▶ TASK STATEMENT
The result should be every line in the material below containing the string "arxiv".

————

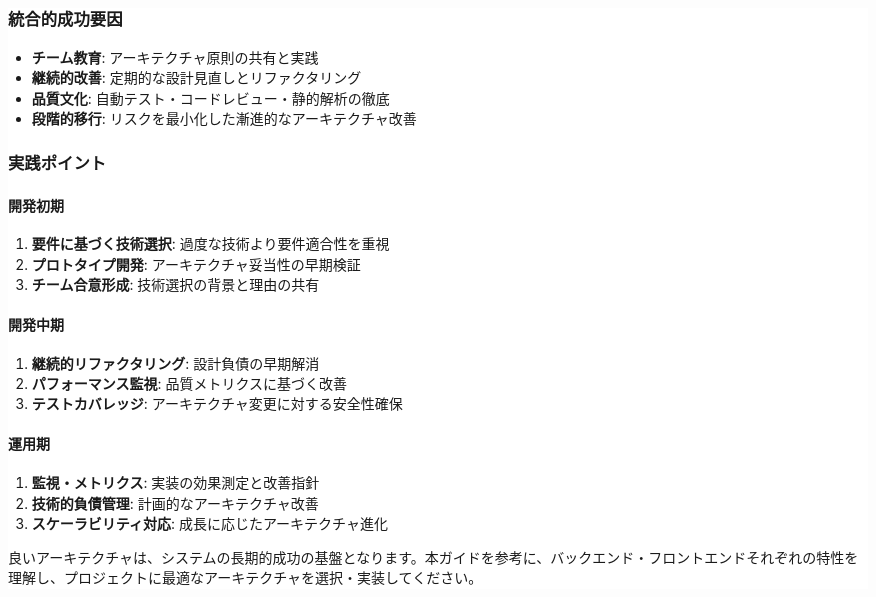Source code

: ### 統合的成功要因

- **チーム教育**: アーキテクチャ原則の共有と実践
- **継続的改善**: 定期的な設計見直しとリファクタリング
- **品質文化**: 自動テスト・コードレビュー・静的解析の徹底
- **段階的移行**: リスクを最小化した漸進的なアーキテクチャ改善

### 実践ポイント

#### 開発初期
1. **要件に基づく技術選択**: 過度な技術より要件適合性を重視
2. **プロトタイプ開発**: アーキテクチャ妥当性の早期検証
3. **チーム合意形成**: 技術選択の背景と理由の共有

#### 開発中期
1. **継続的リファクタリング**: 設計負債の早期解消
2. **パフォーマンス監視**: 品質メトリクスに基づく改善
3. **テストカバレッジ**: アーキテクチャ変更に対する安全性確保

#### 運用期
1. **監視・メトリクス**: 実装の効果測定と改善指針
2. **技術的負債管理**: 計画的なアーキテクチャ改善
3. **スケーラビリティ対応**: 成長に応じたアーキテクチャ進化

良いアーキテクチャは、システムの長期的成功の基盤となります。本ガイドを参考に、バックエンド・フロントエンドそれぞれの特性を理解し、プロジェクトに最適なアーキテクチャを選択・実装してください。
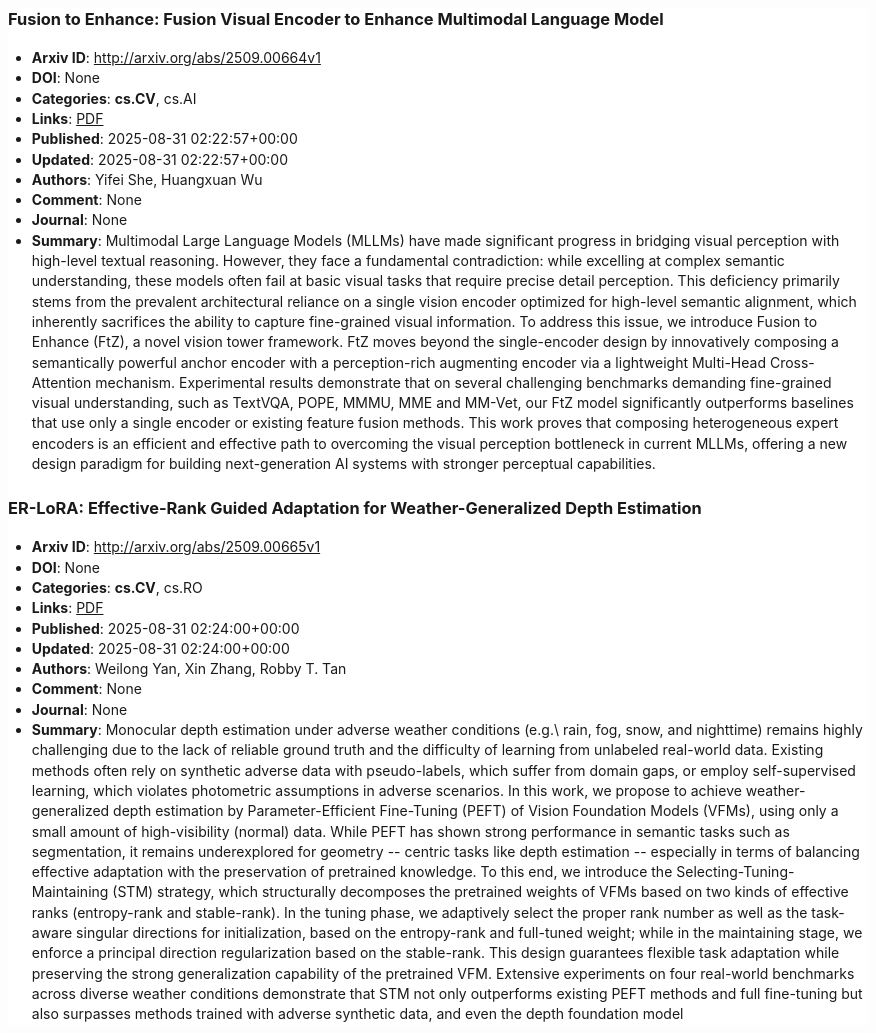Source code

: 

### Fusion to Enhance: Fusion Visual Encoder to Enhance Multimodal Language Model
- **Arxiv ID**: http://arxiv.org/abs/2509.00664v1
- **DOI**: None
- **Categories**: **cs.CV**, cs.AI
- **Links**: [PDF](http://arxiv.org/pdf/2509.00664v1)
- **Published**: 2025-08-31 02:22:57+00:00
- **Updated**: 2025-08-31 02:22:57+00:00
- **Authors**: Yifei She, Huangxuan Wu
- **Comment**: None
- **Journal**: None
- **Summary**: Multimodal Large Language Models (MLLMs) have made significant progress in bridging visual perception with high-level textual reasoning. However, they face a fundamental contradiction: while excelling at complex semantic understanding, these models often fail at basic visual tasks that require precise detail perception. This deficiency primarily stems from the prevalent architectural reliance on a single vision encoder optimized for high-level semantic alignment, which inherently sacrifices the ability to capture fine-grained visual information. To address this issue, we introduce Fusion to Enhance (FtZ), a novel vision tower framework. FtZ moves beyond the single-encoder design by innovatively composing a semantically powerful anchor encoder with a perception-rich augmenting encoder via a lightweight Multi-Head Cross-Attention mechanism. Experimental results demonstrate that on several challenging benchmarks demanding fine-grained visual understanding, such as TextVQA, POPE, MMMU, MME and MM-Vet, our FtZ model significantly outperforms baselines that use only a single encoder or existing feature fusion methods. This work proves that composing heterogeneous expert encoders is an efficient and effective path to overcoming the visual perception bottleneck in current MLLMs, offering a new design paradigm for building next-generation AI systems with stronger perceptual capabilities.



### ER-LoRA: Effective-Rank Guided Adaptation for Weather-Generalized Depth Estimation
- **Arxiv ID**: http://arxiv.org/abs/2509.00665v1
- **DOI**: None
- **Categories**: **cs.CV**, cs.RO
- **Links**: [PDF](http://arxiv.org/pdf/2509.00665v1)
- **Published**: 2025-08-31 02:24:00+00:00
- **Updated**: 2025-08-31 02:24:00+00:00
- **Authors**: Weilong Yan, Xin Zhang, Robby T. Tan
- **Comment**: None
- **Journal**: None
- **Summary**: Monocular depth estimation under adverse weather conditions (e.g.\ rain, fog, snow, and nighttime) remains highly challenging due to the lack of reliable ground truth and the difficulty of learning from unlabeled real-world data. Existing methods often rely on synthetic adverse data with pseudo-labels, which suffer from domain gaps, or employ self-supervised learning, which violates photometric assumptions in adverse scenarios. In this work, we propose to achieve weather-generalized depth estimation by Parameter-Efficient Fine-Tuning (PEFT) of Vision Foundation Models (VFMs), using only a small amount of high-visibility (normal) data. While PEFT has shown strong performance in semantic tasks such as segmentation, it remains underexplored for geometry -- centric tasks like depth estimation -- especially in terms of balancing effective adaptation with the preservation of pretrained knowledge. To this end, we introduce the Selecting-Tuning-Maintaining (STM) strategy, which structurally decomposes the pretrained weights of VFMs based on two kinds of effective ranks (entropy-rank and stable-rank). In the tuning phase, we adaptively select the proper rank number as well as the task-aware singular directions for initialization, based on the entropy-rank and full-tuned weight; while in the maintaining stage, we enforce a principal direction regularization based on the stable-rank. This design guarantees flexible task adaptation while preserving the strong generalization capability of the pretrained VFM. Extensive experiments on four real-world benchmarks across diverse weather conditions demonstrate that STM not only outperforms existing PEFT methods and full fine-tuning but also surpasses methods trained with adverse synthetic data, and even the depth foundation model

————

▶ EXERCISE OUTPUT
- **Arxiv ID**: http://arxiv.org/abs/2509.00664v1
- **Links**: [PDF](http://arxiv.org/pdf/2509.00664v1)
- **Arxiv ID**: http://arxiv.org/abs/2509.00665v1
- **Links**: [PDF](http://arxiv.org/pdf/2509.00665v1)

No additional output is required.